Collected data:
[Start of section]

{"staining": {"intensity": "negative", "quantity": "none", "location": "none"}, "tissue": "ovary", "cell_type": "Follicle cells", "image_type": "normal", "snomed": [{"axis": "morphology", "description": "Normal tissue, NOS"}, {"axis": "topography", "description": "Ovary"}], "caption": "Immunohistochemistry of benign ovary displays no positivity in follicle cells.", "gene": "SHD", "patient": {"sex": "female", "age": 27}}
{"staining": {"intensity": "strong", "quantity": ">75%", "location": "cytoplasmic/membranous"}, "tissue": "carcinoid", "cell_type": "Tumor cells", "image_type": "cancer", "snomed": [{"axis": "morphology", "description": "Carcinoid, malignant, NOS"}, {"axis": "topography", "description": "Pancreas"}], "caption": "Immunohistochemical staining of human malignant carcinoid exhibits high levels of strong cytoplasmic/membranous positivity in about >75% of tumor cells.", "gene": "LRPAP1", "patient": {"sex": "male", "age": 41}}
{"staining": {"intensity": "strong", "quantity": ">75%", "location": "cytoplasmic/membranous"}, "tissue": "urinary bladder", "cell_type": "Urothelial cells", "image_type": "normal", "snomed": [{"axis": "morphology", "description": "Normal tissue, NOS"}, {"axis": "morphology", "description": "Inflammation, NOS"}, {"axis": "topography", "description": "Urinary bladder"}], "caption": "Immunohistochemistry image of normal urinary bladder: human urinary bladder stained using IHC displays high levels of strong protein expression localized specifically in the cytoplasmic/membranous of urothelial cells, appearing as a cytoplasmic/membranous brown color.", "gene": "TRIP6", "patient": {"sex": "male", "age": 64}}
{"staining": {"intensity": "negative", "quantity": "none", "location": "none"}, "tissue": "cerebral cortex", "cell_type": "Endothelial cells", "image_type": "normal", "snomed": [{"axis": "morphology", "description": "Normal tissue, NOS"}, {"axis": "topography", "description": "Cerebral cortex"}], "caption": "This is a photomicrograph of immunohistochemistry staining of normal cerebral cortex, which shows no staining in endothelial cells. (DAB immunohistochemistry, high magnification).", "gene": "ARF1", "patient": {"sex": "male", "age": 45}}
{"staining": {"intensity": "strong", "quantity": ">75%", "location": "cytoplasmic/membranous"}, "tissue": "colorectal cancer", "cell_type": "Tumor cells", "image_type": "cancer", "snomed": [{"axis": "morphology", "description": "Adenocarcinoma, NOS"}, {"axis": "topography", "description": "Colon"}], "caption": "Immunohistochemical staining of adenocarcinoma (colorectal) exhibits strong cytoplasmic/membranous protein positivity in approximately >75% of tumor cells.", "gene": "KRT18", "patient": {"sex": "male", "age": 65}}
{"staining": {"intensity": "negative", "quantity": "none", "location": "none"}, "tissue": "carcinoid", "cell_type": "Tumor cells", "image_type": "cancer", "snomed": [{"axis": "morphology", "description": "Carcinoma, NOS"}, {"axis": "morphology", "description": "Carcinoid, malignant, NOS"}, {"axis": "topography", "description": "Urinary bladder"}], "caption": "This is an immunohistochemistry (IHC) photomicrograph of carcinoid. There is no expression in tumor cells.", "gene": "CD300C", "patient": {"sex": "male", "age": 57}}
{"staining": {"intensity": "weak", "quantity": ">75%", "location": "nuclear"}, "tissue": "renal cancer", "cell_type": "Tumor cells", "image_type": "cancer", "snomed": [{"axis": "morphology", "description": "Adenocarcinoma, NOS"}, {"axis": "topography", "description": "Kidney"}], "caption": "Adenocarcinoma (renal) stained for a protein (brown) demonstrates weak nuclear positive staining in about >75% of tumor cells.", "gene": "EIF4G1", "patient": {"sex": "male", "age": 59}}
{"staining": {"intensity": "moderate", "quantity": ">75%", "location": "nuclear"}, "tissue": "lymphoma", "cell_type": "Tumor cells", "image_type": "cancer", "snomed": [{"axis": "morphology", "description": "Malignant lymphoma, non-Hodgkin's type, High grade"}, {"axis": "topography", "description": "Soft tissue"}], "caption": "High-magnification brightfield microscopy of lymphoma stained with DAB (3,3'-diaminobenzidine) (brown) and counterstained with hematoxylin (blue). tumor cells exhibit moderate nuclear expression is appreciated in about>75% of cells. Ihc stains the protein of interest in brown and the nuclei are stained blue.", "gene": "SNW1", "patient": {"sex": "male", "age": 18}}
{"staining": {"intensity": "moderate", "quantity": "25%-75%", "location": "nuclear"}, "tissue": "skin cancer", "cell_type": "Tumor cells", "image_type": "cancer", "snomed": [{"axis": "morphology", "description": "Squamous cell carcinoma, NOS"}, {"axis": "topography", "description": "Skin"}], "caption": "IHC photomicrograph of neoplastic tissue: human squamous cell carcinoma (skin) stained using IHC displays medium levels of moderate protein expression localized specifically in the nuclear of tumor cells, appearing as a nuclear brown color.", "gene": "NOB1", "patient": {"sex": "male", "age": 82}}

[End of section]

Please return exactly the lines from the opening line of the data above through the line with "image of normal", both included and nothing else.

TASK RESULT:
{"staining": {"intensity": "negative", "quantity": "none", "location": "none"}, "tissue": "ovary", "cell_type": "Follicle cells", "image_type": "normal", "snomed": [{"axis": "morphology", "description": "Normal tissue, NOS"}, {"axis": "topography", "description": "Ovary"}], "caption": "Immunohistochemistry of benign ovary displays no positivity in follicle cells.", "gene": "SHD", "patient": {"sex": "female", "age": 27}}
{"staining": {"intensity": "strong", "quantity": ">75%", "location": "cytoplasmic/membranous"}, "tissue": "carcinoid", "cell_type": "Tumor cells", "image_type": "cancer", "snomed": [{"axis": "morphology", "description": "Carcinoid, malignant, NOS"}, {"axis": "topography", "description": "Pancreas"}], "caption": "Immunohistochemical staining of human malignant carcinoid exhibits high levels of strong cytoplasmic/membranous positivity in about >75% of tumor cells.", "gene": "LRPAP1", "patient": {"sex": "male", "age": 41}}
{"staining": {"intensity": "strong", "quantity": ">75%", "location": "cytoplasmic/membranous"}, "tissue": "urinary bladder", "cell_type": "Urothelial cells", "image_type": "normal", "snomed": [{"axis": "morphology", "description": "Normal tissue, NOS"}, {"axis": "morphology", "description": "Inflammation, NOS"}, {"axis": "topography", "description": "Urinary bladder"}], "caption": "Immunohistochemistry image of normal urinary bladder: human urinary bladder stained using IHC displays high levels of strong protein expression localized specifically in the cytoplasmic/membranous of urothelial cells, appearing as a cytoplasmic/membranous brown color.", "gene": "TRIP6", "patient": {"sex": "male", "age": 64}}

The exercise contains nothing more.